PROBLEMA BREVE A -
Transcreva o trecho do texto sobre a lei do gás que vai de "A proposta legislativa" a "cadeia do gás.", incluindo essas duas passagens.

TEXTO FORNECIDO -
################

A bomba está armada!”, disparou Zeni Kann para definir o status atual do projeto de lei (PL 6407/13) que se propõe a criar as bases para uma nova legislação para a exploração, transporte, comercialização e distribuição do gás natural no Brasil. A exclamação do dono da Zenergas, consultoria especializada nas áreas de regulação de serviços de energia elétrica e gás canalizado, foi dita no final da tarde quarta-feira, 18 de novembro, em seminário promovido pelo escritório Tomanik Martiniano Sociedade de Advogados para discutir da distribuição do gás canalizado e o projeto de lei do Gás.
A Zenergas é uma consultoria de grande prestígio. Criada em 2012, depois que Kann deixou a diretoria de Regulação Técnica e Tarifária da Gás Canalizado na Arsesp, órgão onde fez carreira de 2004 a 2011, embora tenha sido o Comissário Geral (o chefe) na agora Arsesp, ainda quando esta se chamava Comissão de Serviços Públicos de Energia (CSPE), criada em 1998. Resumindo, o homem entende bem as regras do jogo.
A proposta legislativa encontra-se praticamente parada no Senado Federal desde o início de setembro de 2020, aguardando o presidente Davi Alcolumbre (DEM-AP) definir o relator do agora PLS 4476/2020, com grandes chances de ser o Senador Eduardo Braga (ex-ministro de Minas e Energia no segundo governo da ex-presidente Dilma Rousseff).
O que se espera com a lei do gás é uma aceleração dos investimentos privados nesse mercado, o que aumentaria a disponibilidade da molécula que é mais limpa que outros energéticos, e que poderá ser mais barata com o aumento da concorrência e do número de agentes na cadeia do gás.
É fato que o agora PLS 4476/2020 têm seus méritos e pontos a corrigir. O dilema é o seguinte: se aprovado conforme enviado pela Câmara dos Deputados o risco de judicialização é enorme; se for modificado para minimizar ao máximo as incertezas jurídicas e regulatórias, naturalmente o processo precisa “voltar uma casa” e ser discutido novamente pelos deputados.
A revisão do texto deveria ser a decisão mais prudente, mas isso significa mais embates políticos em cima de uma retórica “pouco realista”, segundo Kann, para definir as promessas do Governo de acabar com o monopólio da Petrobras no setor, atrair US$ 31 bilhões de investimento por ano, aumentar em R$ 50 bilhões anuais a arrecadação de impostos e ainda criar 4 milhões de novos empregos.
“Em tese, sou favorável a esse projeto, mas ele não é nenhuma panaceia e têm outros problemas na área de distribuição”, disse Kann.

################

DADOS DO EXERCÍCIO -
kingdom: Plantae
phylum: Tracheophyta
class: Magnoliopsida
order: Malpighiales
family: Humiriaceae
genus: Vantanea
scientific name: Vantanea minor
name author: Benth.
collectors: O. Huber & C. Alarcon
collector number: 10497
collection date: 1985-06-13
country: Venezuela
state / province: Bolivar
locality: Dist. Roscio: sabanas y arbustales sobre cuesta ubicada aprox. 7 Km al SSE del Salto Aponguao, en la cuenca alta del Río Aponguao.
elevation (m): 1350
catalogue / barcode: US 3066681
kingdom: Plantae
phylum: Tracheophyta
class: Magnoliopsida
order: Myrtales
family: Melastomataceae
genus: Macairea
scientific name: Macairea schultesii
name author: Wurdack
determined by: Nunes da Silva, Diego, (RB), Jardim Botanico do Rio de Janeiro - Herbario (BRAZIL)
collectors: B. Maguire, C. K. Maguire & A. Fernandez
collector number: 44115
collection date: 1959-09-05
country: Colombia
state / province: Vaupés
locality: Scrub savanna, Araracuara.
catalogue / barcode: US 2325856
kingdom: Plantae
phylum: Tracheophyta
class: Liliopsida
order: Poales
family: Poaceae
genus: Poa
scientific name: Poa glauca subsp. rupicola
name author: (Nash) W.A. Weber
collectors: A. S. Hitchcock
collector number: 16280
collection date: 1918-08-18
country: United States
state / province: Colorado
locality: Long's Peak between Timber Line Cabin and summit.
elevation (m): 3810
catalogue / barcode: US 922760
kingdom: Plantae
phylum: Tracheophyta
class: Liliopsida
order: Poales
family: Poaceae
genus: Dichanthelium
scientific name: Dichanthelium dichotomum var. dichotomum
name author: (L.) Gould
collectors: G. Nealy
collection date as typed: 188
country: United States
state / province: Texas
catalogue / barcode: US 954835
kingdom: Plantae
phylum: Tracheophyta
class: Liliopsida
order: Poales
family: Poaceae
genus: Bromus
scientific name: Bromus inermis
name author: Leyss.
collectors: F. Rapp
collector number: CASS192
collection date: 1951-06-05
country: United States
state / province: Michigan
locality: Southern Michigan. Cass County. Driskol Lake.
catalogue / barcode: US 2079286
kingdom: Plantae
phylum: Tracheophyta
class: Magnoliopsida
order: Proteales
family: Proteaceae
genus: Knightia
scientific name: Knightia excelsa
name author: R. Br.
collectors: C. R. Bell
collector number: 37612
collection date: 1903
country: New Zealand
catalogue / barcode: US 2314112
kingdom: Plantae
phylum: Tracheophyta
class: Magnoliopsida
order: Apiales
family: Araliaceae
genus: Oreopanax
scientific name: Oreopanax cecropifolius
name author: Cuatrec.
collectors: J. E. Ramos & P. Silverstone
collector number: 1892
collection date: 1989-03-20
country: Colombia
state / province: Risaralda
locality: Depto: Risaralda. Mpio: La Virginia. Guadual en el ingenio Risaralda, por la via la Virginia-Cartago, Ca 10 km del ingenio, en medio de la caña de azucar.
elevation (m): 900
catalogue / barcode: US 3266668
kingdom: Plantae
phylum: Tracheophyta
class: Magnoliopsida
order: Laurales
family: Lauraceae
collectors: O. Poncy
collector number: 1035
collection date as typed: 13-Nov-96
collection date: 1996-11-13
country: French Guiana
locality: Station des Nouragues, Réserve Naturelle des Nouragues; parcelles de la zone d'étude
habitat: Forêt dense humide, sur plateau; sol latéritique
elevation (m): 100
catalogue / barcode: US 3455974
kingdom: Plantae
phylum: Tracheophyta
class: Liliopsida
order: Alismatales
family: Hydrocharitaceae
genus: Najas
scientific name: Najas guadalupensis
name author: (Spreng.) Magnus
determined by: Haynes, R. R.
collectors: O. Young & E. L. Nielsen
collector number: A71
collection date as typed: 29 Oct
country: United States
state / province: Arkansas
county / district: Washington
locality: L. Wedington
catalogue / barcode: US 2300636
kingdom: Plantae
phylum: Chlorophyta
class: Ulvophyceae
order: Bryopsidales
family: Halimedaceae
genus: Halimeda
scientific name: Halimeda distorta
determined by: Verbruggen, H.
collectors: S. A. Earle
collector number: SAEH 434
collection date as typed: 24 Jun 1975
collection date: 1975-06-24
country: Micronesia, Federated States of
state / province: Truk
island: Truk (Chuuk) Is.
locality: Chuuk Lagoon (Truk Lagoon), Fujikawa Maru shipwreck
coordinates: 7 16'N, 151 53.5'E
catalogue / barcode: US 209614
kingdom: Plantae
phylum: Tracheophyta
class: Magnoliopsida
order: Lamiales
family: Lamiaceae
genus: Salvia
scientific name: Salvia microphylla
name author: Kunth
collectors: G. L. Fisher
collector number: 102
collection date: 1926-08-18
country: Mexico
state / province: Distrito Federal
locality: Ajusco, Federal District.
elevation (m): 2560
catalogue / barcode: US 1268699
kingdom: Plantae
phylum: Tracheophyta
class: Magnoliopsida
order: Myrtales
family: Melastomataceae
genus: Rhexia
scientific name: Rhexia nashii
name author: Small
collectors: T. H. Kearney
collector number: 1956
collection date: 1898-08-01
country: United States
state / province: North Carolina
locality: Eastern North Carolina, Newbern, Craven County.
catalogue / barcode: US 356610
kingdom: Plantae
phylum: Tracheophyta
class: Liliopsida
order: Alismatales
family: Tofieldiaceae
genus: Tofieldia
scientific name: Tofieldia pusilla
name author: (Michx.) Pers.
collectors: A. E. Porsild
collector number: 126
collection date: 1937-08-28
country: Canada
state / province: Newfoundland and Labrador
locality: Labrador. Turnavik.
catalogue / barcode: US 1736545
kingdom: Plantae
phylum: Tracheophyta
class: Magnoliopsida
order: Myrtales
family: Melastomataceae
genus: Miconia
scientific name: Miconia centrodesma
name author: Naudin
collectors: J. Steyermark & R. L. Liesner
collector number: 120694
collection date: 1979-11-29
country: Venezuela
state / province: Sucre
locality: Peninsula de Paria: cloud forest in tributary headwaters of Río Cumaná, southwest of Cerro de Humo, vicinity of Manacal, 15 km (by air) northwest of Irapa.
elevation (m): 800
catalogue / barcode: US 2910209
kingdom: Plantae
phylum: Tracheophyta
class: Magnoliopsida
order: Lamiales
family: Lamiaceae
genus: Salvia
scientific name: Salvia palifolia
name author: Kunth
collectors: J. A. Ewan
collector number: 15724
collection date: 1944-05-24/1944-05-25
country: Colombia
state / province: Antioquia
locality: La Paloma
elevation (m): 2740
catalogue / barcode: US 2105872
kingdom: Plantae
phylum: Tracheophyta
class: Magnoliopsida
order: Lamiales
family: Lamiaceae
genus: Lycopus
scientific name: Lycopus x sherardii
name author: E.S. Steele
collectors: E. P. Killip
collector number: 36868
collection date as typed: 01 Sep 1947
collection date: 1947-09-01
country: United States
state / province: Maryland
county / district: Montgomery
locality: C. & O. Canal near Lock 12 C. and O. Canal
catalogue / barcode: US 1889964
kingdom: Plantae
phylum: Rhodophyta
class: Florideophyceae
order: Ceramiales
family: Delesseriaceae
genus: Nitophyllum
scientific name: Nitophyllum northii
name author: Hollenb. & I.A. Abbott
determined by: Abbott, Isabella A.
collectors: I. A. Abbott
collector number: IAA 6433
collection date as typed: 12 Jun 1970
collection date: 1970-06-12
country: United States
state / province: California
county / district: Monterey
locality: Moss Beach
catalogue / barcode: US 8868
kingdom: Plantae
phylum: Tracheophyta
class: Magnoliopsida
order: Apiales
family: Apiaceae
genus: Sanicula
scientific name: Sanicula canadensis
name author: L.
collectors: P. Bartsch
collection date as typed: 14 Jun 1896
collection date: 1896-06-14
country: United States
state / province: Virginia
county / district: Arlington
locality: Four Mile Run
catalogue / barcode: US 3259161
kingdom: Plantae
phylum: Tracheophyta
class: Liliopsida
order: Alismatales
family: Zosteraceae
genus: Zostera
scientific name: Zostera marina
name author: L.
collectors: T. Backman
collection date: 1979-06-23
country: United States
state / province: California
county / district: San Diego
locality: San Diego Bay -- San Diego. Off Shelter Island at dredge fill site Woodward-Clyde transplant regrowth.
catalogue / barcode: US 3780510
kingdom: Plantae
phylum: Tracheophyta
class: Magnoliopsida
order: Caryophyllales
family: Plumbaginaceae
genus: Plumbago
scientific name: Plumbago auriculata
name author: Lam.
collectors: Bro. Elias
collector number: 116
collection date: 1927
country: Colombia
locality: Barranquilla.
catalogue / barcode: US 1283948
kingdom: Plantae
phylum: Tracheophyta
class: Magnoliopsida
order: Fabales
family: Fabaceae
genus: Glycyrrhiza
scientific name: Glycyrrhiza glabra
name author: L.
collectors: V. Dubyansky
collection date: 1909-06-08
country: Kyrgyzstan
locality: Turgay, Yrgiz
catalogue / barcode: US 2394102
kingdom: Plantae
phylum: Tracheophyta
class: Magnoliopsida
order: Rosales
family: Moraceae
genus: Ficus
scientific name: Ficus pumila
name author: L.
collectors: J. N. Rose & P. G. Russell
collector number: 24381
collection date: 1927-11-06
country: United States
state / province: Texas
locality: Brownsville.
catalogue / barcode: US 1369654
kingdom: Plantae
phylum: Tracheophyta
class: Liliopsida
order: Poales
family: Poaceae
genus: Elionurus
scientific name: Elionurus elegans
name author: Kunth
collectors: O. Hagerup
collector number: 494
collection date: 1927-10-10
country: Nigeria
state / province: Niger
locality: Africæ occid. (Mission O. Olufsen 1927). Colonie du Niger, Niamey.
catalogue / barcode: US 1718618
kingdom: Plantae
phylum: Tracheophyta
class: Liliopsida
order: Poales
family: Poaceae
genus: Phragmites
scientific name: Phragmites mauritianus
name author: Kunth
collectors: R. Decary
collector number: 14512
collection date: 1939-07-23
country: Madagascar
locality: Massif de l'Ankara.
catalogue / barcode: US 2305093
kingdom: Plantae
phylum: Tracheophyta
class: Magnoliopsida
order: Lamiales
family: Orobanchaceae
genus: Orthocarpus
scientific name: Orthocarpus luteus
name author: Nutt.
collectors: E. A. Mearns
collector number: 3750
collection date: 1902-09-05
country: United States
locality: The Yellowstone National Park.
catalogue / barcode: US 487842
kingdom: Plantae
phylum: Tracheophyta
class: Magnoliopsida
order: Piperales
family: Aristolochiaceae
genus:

################

PROBLEMA BREVE B -
Apresente em uma tabela Markdown, com as colunas Número e Conteúdo, as linhas dos registros entre a que contém "county / district: Monterey" e a que contém "locality: Four Mile Run", inclusive, sem as linhas em branco.

RESPOSTA ESCRITA A -
A proposta legislativa encontra-se praticamente parada no Senado Federal desde o início de setembro de 2020, aguardando o presidente Davi Alcolumbre (DEM-AP) definir o relator do agora PLS 4476/2020, com grandes chances de ser o Senador Eduardo Braga (ex-ministro de Minas e Energia no segundo governo da ex-presidente Dilma Rousseff).
O que se espera com a lei do gás é uma aceleração dos investimentos privados nesse mercado, o que aumentaria a disponibilidade da molécula que é mais limpa que outros energéticos, e que poderá ser mais barata com o aumento da concorrência e do número de agentes na cadeia do gás.

RESPOSTA ESCRITA B -
| Número | Conteúdo |
|---|---|
| 1 | county / district: Monterey |
| 2 | locality: Moss Beach |
| 3 | catalogue / barcode: US 8868 |
| 4 | kingdom: Plantae |
| 5 | phylum: Tracheophyta |
| 6 | class: Magnoliopsida |
| 7 | order: Apiales |
| 8 | family: Apiaceae |
| 9 | genus: Sanicula |
| 10 | scientific name: Sanicula canadensis |
| 11 | name author: L. |
| 12 | collectors: P. Bartsch |
| 13 | collection date as typed: 14 Jun 1896 |
| 14 | collection date: 1896-06-14 |
| 15 | country: United States |
| 16 | state / province: Virginia |
| 17 | county / district: Arlington |
| 18 | locality: Four Mile Run |